Ecco, niente. Non hai fatto niente, non è colpa tua; sei stata attenta a tutto. Quando ti sei seduta sul treno difronte a lui hai allacciato anche il primo bottone della camicetta, ti sei accomodata chiudendo le gambe senza accavallarle, lo hai guardato senza sorridere. Non perché sapevi quali fossero le sue intenzioni, è un istinto di protezione. Ti fissa dritto negli occhi e ovunque, ed ecco che ti senti a disagio, che cerchi di non incrociare il suo sguardo, osservata da una lente d’ingrandimento che come una calamita non si stacca da te. Quegli sguardi parlano, ti disgustano, ti fanno sentire sporca e sbagliata. Intervenire? Sei troppo piccola, non sai cosa potrebbe accadere; meglio subire. Quel viaggio verso casa è stato un’agonia, finalmente scendi. Puoi respirare. Non è stata colpa tua eppure è successo, e anche se le sue mani non ti hanno toccata i suoi occhi ti sono rimasti addosso per giorni come se lo avessero fatto. Il giorno dopo hai preso lo stesso treno, avevi paura di incontralo, o di incontrare chi per lui ti avrebbe potuto far sentire nuovamente in quel modo.

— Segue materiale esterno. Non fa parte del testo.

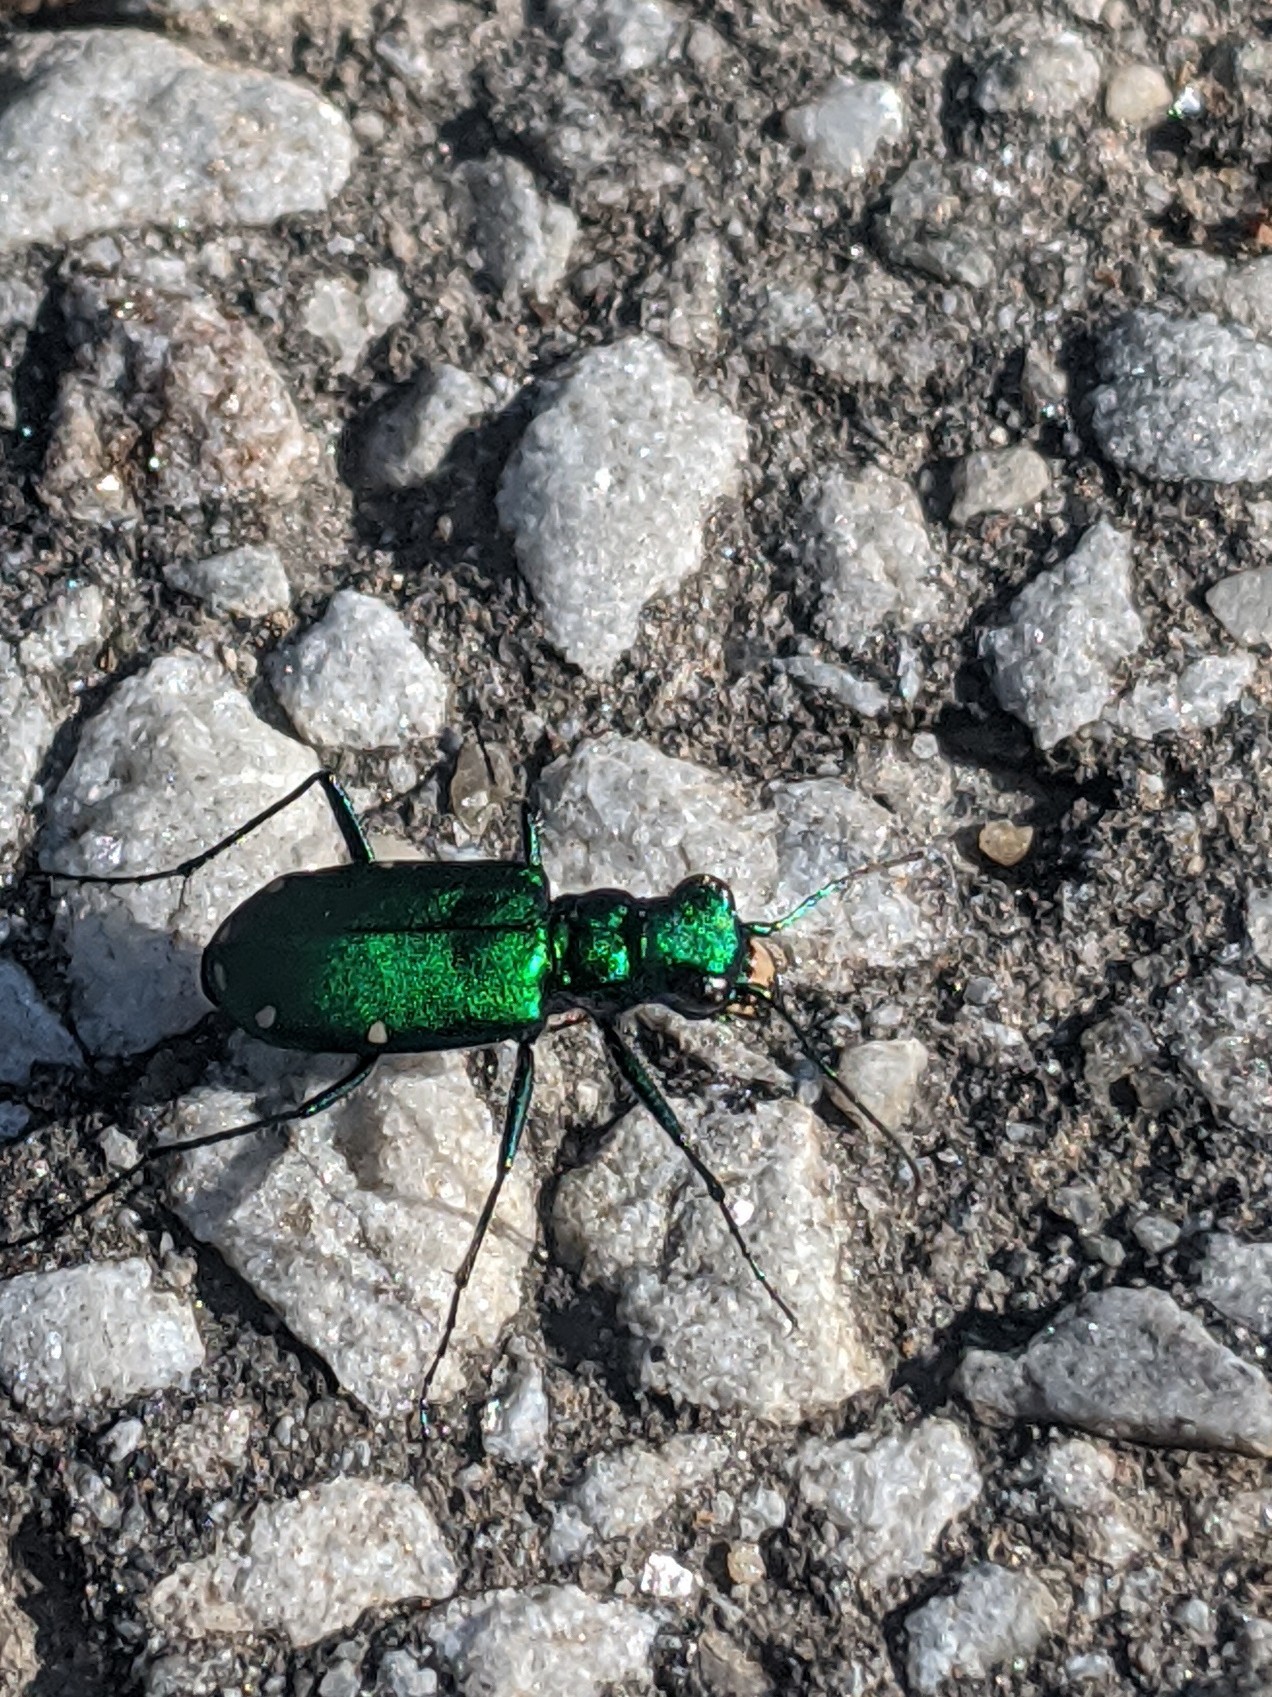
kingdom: Animalia
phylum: Arthropoda
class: Insecta
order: Coleoptera
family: Carabidae
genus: Cicindela
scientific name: Cicindela sexguttata
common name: Six-spotted tiger beetle
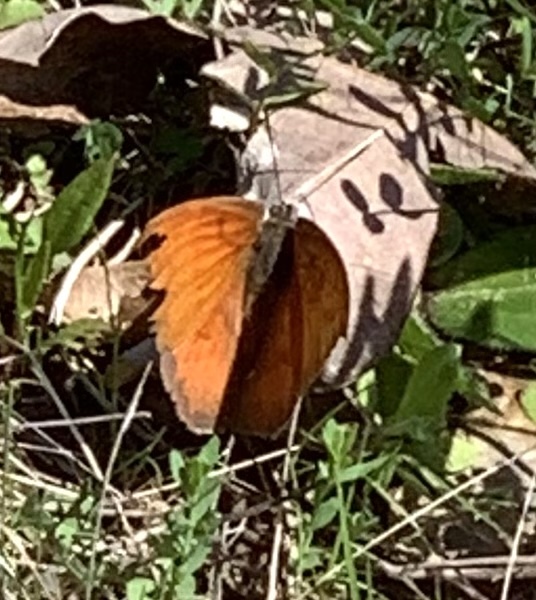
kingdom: Animalia
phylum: Arthropoda
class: Insecta
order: Lepidoptera
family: Nymphalidae
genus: Anaea
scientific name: Anaea andria
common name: Goatweed leafwing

Non ti fidi, e la paura che possa riaccadere ti conduce a rifiutare e maliziare ogni genere di attenzione sconosciuta. Ogni giorno. Una storia banale direte, il tragitto fino a casa, in una giornata in cui venti minuti di corsa riflettono un meccanismo radicato nella vita di tutti i giorni. È difficile, soprattutto per le ragazze; 99%, secondo un recente studio, subisce una qualche forma di molestia, verbale o fisica, prima di raggiungere la maggiore età.
Gesti come questi vengono spesso minimizzati, rischiando di trasmettere un messaggio sbagliato: “stai esagerando”, “capita a tutte” e frasi simili che sminuiscono gli episodi vissuti e fanno sentire non capiti chi li subisce. Non se parla, sembra quasi esagerato farlo; ma a quante di voi è successo, e soprattutto, come vi siete sentite?

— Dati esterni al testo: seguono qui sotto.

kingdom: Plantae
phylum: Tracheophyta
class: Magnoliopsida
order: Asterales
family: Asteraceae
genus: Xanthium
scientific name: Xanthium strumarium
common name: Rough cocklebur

Anche questa è violenza, è mancanza di rispetto e noi stesse ci manchiamo di rispetto quando ci colpevolizziamo di qualcosa che non abbiamo richiesto, che non abbiamo cercato o indotto a fare.

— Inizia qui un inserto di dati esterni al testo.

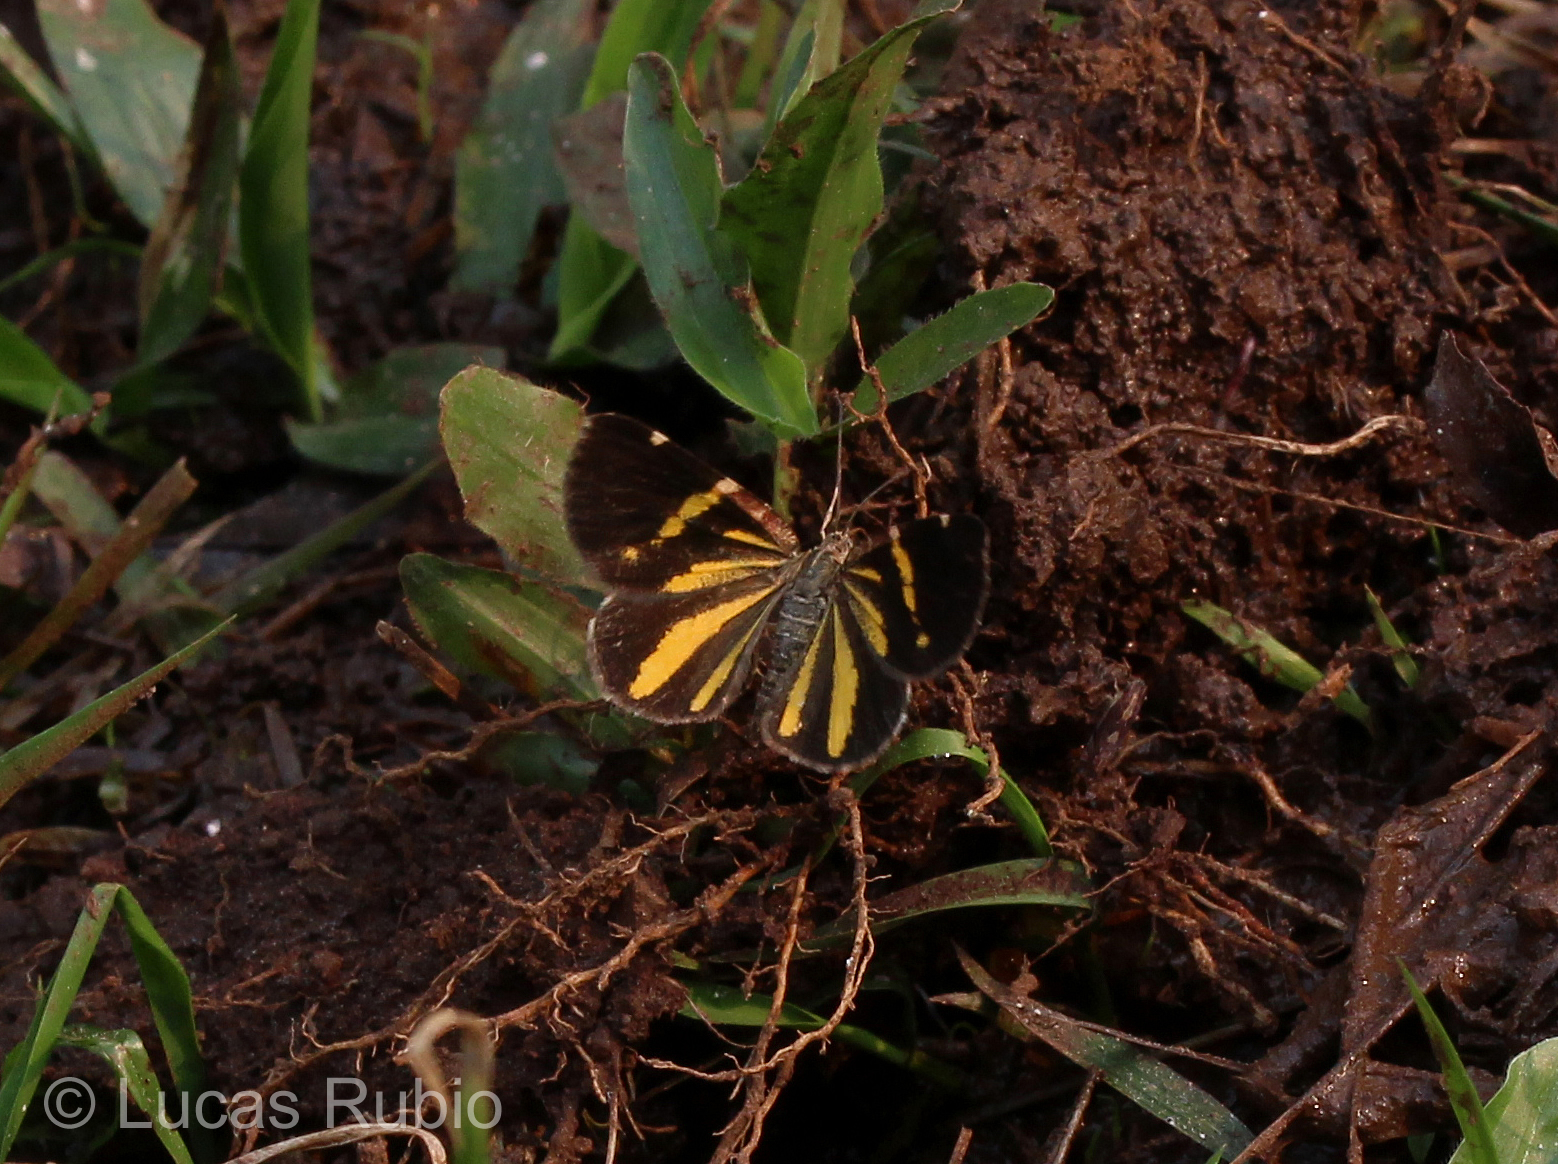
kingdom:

Il rispetto. Ecco, basterebbe svegliarsi la mattina ed essere sicuri di averne sempre una buona dose con noi, soprattutto quando ci rapportiamo agli altri.
Non è la solita predica, non è una guerra a tutti gli uomini, è una storia, e se in questa storia vi rivedete, vi fa pensare o vi lascia dentro qualche sensazione, significa che non sempre siamo circondati da rispetto.